(Images of plotted data)
= Beginning of Section =

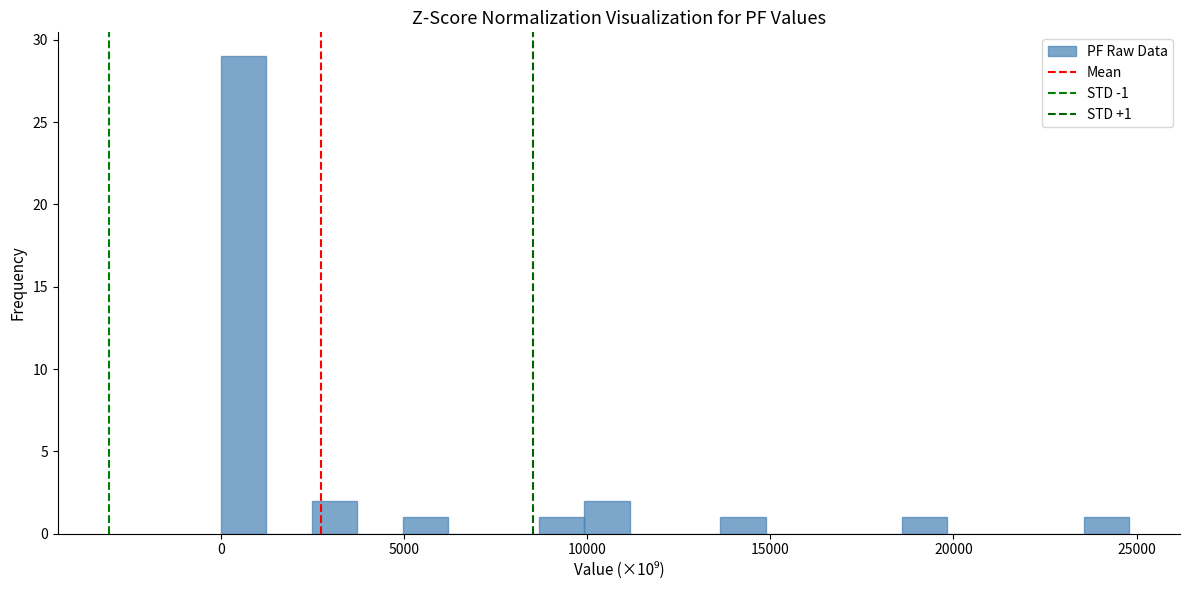

Read against the x-axis, roughly where is the centre of the tallest bar?

500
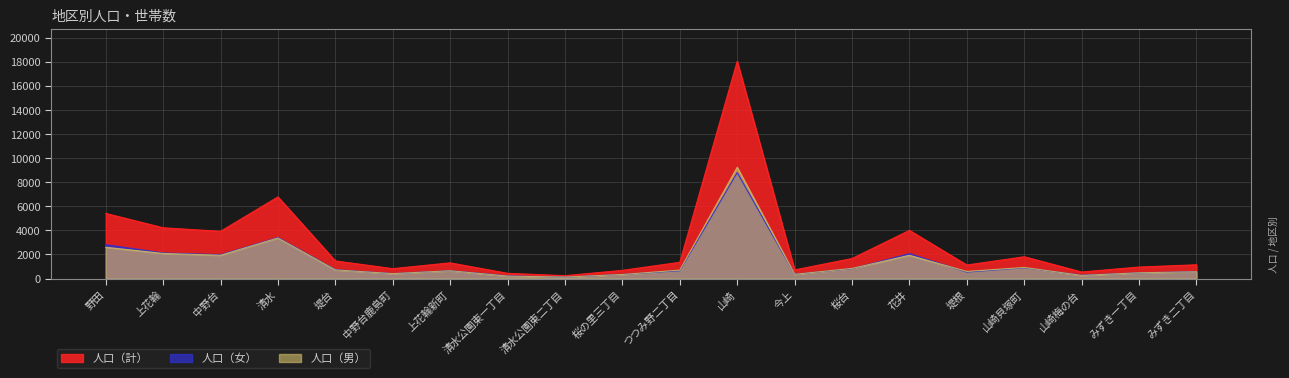

The value of 人口（男） at 山崎貝塚町 is 923. True or false?

True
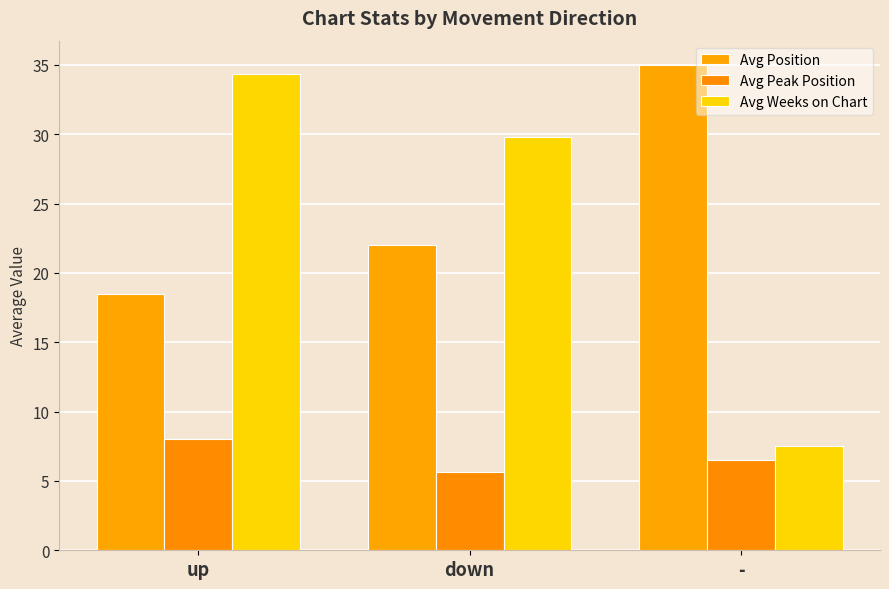

What is the maximum value shown in the chart?

35.0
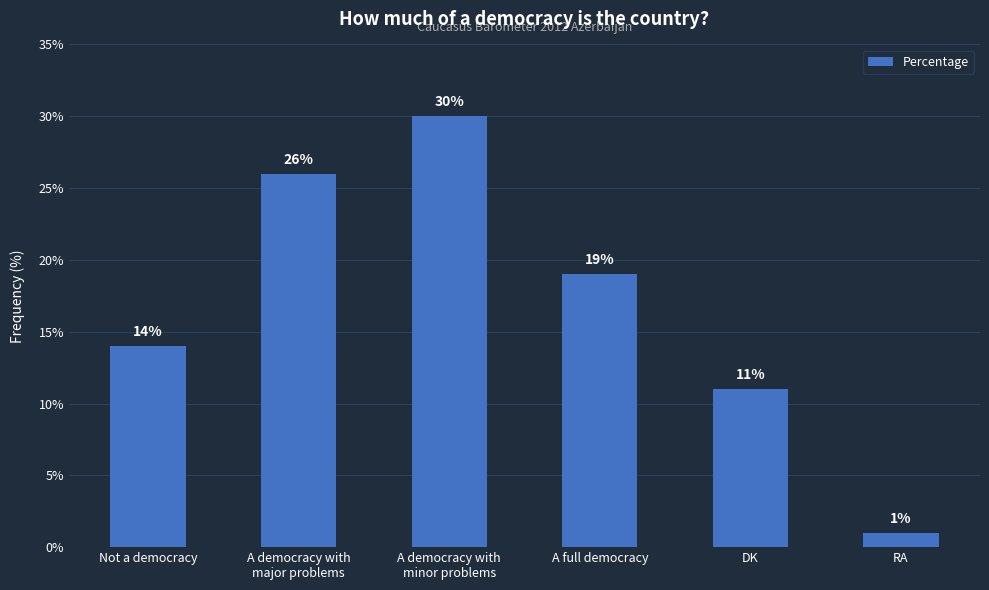

List the labels in order of value, largest first.

A democracy with
minor problems, A democracy with
major problems, A full democracy, Not a democracy, DK, RA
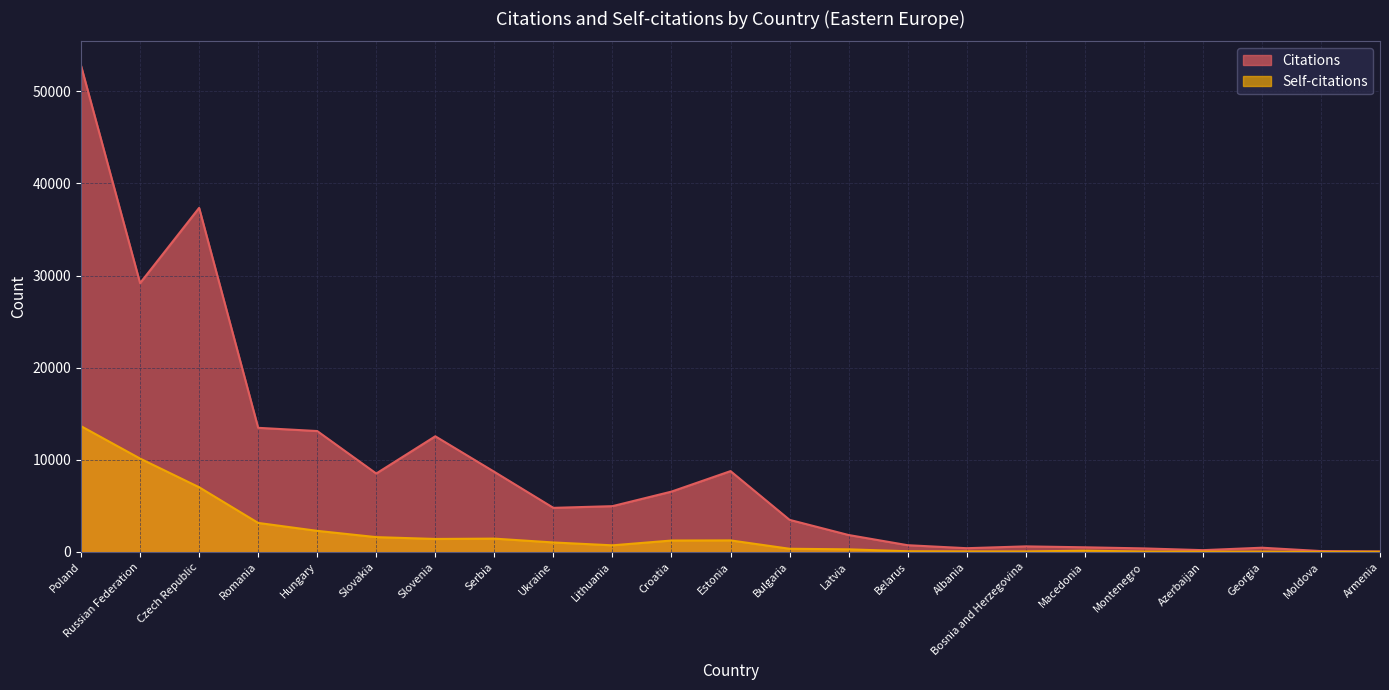

How many lines are shown in the chart?

2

= End of Section =

[Your instructions]:
Convert the material from the line containing "List the labels" through the end into a JSON list of strings, one string per line. Skip blank lines and leave out the pictures.

[Exercise answer]:
[
  "List the labels in order of value, largest first.",
  "A democracy with",
  "minor problems, A democracy with",
  "major problems, A full democracy, Not a democracy, DK, RA",
  "How many lines are shown in the chart?",
  "2"
]